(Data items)
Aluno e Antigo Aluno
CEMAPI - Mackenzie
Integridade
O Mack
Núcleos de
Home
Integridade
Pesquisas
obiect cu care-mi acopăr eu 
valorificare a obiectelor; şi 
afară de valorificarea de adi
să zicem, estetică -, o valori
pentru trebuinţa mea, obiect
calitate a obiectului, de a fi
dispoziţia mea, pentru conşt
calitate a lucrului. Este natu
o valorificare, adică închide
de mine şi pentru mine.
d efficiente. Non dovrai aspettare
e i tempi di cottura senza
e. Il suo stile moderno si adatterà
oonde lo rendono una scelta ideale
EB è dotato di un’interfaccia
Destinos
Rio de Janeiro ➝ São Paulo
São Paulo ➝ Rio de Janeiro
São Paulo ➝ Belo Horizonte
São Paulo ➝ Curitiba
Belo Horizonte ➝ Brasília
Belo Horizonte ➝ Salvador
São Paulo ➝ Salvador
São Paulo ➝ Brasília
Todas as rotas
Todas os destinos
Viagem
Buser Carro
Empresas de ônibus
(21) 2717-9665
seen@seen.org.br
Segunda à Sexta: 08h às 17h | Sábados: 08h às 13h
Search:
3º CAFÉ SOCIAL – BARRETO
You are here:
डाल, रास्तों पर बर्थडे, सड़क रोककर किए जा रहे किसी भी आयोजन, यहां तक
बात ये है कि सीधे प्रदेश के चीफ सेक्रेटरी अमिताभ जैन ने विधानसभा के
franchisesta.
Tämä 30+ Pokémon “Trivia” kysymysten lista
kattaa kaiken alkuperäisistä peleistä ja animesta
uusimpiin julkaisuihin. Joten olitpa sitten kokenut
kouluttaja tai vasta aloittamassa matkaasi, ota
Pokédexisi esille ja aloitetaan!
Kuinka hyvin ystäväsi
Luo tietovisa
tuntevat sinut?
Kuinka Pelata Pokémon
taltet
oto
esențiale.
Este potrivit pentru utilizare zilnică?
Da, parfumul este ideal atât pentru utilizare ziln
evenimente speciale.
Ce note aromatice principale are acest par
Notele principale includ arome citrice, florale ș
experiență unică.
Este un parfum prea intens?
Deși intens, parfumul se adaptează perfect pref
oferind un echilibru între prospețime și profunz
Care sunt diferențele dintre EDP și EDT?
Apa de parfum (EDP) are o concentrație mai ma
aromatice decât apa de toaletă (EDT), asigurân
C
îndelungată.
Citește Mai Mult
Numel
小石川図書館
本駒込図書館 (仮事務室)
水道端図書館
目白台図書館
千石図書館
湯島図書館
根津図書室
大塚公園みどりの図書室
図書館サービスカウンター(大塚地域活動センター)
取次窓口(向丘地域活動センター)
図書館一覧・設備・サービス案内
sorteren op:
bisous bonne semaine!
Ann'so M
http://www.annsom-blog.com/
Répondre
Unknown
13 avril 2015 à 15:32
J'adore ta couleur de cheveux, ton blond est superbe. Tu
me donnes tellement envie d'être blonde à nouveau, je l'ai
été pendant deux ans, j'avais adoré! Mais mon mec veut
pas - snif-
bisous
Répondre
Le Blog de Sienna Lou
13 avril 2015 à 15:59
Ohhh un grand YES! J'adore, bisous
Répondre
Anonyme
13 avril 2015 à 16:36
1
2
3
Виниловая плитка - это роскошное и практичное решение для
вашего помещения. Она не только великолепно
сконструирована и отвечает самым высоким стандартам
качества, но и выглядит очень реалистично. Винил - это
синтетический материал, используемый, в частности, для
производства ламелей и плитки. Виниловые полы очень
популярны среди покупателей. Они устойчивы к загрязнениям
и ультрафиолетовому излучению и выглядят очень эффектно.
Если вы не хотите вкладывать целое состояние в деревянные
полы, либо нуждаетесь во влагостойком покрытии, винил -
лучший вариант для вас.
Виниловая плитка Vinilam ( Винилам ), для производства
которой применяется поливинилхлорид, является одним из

▶ _HOW TO COMPLETE THIS TASK_
Copy every line of the records above verbatim, keeping the original order.

▶ _COMPLETED TASK_
Aluno e Antigo Aluno
CEMAPI - Mackenzie
Integridade
O Mack
Núcleos de
Home
Integridade
Pesquisas
obiect cu care-mi acopăr eu 
valorificare a obiectelor; şi 
afară de valorificarea de adi
să zicem, estetică -, o valori
pentru trebuinţa mea, obiect
calitate a obiectului, de a fi
dispoziţia mea, pentru conşt
calitate a lucrului. Este natu
o valorificare, adică închide
de mine şi pentru mine.
d efficiente. Non dovrai aspettare
e i tempi di cottura senza
e. Il suo stile moderno si adatterà
oonde lo rendono una scelta ideale
EB è dotato di un’interfaccia
Destinos
Rio de Janeiro ➝ São Paulo
São Paulo ➝ Rio de Janeiro
São Paulo ➝ Belo Horizonte
São Paulo ➝ Curitiba
Belo Horizonte ➝ Brasília
Belo Horizonte ➝ Salvador
São Paulo ➝ Salvador
São Paulo ➝ Brasília
Todas as rotas
Todas os destinos
Viagem
Buser Carro
Empresas de ônibus
(21) 2717-9665
seen@seen.org.br
Segunda à Sexta: 08h às 17h | Sábados: 08h às 13h
Search:
3º CAFÉ SOCIAL – BARRETO
You are here:
डाल, रास्तों पर बर्थडे, सड़क रोककर किए जा रहे किसी भी आयोजन, यहां तक
बात ये है कि सीधे प्रदेश के चीफ सेक्रेटरी अमिताभ जैन ने विधानसभा के
franchisesta.
Tämä 30+ Pokémon “Trivia” kysymysten lista
kattaa kaiken alkuperäisistä peleistä ja animesta
uusimpiin julkaisuihin. Joten olitpa sitten kokenut
kouluttaja tai vasta aloittamassa matkaasi, ota
Pokédexisi esille ja aloitetaan!
Kuinka hyvin ystäväsi
Luo tietovisa
tuntevat sinut?
Kuinka Pelata Pokémon
taltet
oto
esențiale.
Este potrivit pentru utilizare zilnică?
Da, parfumul este ideal atât pentru utilizare ziln
evenimente speciale.
Ce note aromatice principale are acest par
Notele principale includ arome citrice, florale ș
experiență unică.
Este un parfum prea intens?
Deși intens, parfumul se adaptează perfect pref
oferind un echilibru între prospețime și profunz
Care sunt diferențele dintre EDP și EDT?
Apa de parfum (EDP) are o concentrație mai ma
aromatice decât apa de toaletă (EDT), asigurân
C
îndelungată.
Citește Mai Mult
Numel
小石川図書館
本駒込図書館 (仮事務室)
水道端図書館
目白台図書館
千石図書館
湯島図書館
根津図書室
大塚公園みどりの図書室
図書館サービスカウンター(大塚地域活動センター)
取次窓口(向丘地域活動センター)
図書館一覧・設備・サービス案内
sorteren op:
bisous bonne semaine!
Ann'so M
http://www.annsom-blog.com/
Répondre
Unknown
13 avril 2015 à 15:32
J'adore ta couleur de cheveux, ton blond est superbe. Tu
me donnes tellement envie d'être blonde à nouveau, je l'ai
été pendant deux ans, j'avais adoré! Mais mon mec veut
pas - snif-
bisous
Répondre
Le Blog de Sienna Lou
13 avril 2015 à 15:59
Ohhh un grand YES! J'adore, bisous
Répondre
Anonyme
13 avril 2015 à 16:36
1
2
3
Виниловая плитка - это роскошное и практичное решение для
вашего помещения. Она не только великолепно
сконструирована и отвечает самым высоким стандартам
качества, но и выглядит очень реалистично. Винил - это
синтетический материал, используемый, в частности, для
производства ламелей и плитки. Виниловые полы очень
популярны среди покупателей. Они устойчивы к загрязнениям
и ультрафиолетовому излучению и выглядят очень эффектно.
Если вы не хотите вкладывать целое состояние в деревянные
полы, либо нуждаетесь во влагостойком покрытии, винил -
лучший вариант для вас.
Виниловая плитка Vinilam ( Винилам ), для производства
которой применяется поливинилхлорид, является одним из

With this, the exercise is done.